Academic background
- Education: M.Sc.N, University of Toronto PhD, 2004, McMaster University
- Thesis: Frail elderly home care clients: the effects and expense of adding nursing health promotion and preventive care to personal support services (2004)

Academic work
- Institutions: McMaster School of Nursing

= Maureen Markle-Reid =

Canadian nurse and professor

Maureen Francis Markle-Reid is a Canadian nurse. As a Full professor in the McMaster School of Nursing and Tier 2 Canada Research Chair, she oversaw numerous efforts to improve the quality of life for seniors moving from hospitals to home.

==Early life and education==
Markle-Reid completed her Bachelor of Nursing degree at McMaster University while also working as a lifeguard and swimming instructor at the university pool. She then completed her Master of Science in Nursing at the University of Toronto and her PhD at McMaster University.

==Career==
Following her Bachelor of Science in nursing, Markle-Reid worked as a staff nurse in Cardiac Care and Intensive Care at St. Joseph's Health Centre and Cardiac Care at Toronto Western Hospital. After completing her master's degree and PhD, she secured a five-year Ontario Career Scientist award.

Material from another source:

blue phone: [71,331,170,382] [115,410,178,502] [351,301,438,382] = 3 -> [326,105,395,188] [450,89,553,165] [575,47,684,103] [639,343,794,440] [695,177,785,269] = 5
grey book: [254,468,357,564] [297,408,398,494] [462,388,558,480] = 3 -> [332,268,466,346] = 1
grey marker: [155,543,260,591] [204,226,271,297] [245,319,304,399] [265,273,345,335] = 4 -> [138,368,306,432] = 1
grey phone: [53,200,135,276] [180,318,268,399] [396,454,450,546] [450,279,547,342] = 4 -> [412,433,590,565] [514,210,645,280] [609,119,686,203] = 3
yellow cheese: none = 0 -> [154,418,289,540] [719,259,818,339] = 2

With her award, she led an initiative entitled "Interprofessional Stroke Rehabilitation For Stroke Survivors Using Home Care." Markle-Reid then transitioned into a career researcher role and became an assistant professor in McMaster School of Nursing in 2000. In 2013, she co-founded the Aging, Community and Health Research Unit (ACHRU) with Jenny Ploeg and served as its Co-Scientific Director. They received funding in 2014 to develop a web-based app called My Stroke Team (MyST) which will enable home care workers to share information. At the same time, Markle-Reid was appointed a Tier 2 Canada Research Chair to fund her research into chronic diseases in community living older adults and their family caregivers. In this role, she co-led a research study to design and test a six months hospital-to-home transitional care program for older patients with multiple chronic conditions and possibly symptoms of depression. In 2014, she became a Distinguished Fellow and adjunct professor at Mohawk College.

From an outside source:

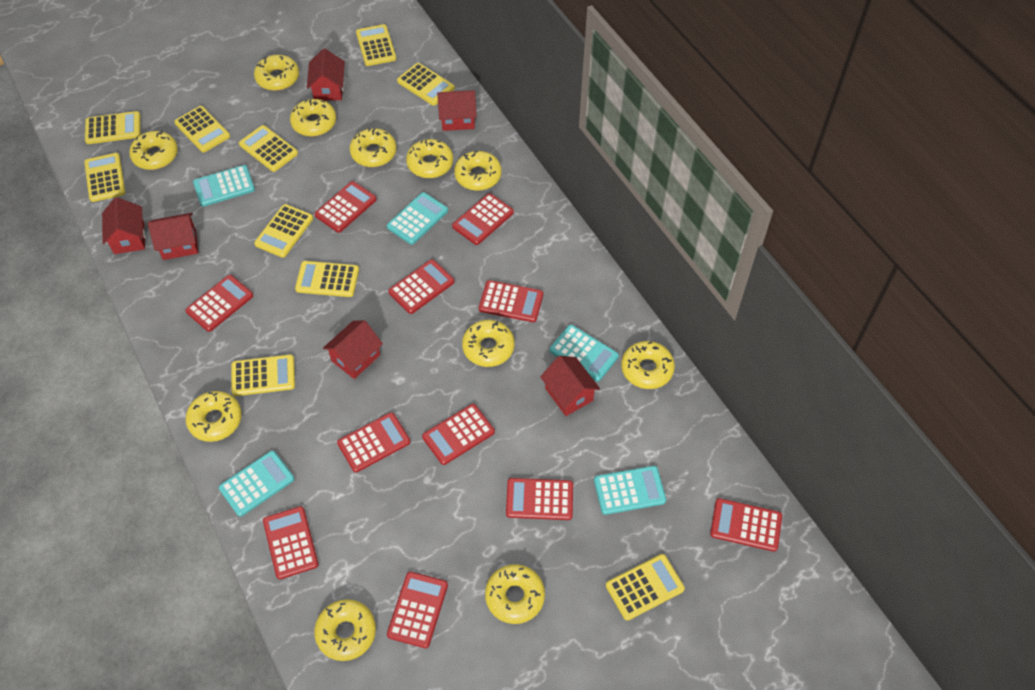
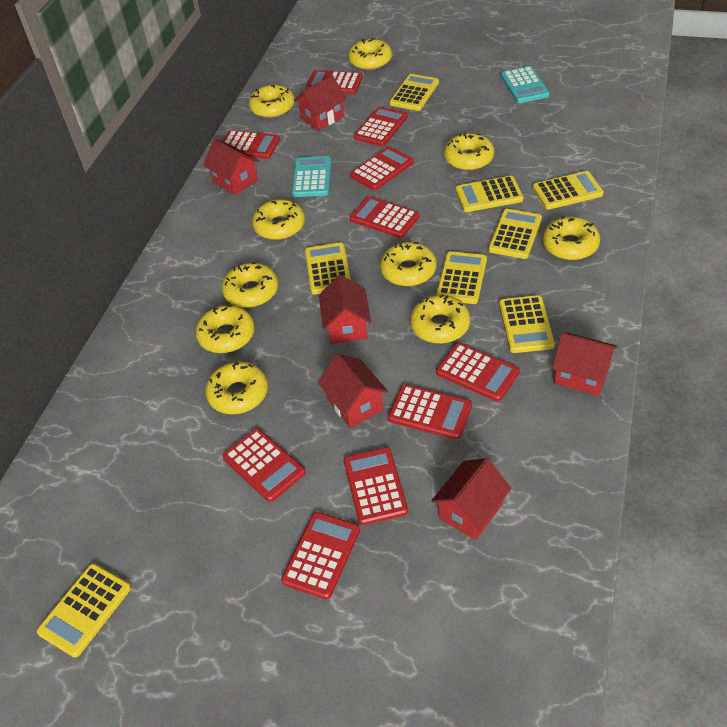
red calculator: [186,275,253,332] [263,506,319,579] [315,181,377,233] [337,412,411,473] [387,572,448,648] [388,259,454,314] [422,404,495,465] [452,193,514,245] [479,280,543,322] [506,478,573,520] [710,498,782,552] = 11 -> [222,130,280,159] [222,429,305,502] [281,512,360,599] [306,70,363,94] [344,447,408,525] [350,146,414,190] [350,196,420,238] [354,106,408,147] [388,384,472,440] [436,343,520,402] = 10
turquoise calculator: [193,165,255,207] [219,451,294,517] [387,192,448,245] [550,325,619,382] [594,466,666,515] = 5 -> [292,156,331,197] [501,66,550,103] = 2
yellow calculator: [84,153,125,202] [85,111,141,144] [174,106,230,153] [232,355,295,396] [239,125,298,172] [254,204,313,258] [295,261,359,297] [356,24,396,66] [397,63,455,106] [606,554,685,621] = 10 -> [36,564,131,658] [305,243,351,295] [390,74,439,111] [436,251,487,304] [455,176,523,212] [488,209,542,259] [499,295,555,353] [533,171,604,210] = 8
yellow donut: [129,131,178,170] [186,391,242,442] [254,55,299,91] [290,99,336,137] [314,599,376,661] [349,128,397,167] [406,139,453,178] [454,151,502,191] [462,320,515,367] [485,564,545,624] [621,341,675,389] = 11 -> [195,305,255,353] [205,360,268,414] [222,262,278,308] [249,85,295,118] [252,199,305,240] [348,38,392,70] [380,242,437,286] [410,294,470,344] [444,133,494,171] [542,216,600,260] = 10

In 2017, Markle Reid's Canada Research Chair was renewed for another five years. Two years later, she co-founded the McMaster Collaborative for Health and Aging with Parminder Raina to address the needs of Ontario's older adults. In 2021, Markle Reid was inducted as a Canadian Academy of Health Sciences Fellow for her efforts into developing, implementing, evaluating and scaling-up integrated, patient-oriented interventions to improve care and outcomes for older adults with multimorbidity and their caregivers.

==Personal life==
Markle-Reid and her husband David have two sons together.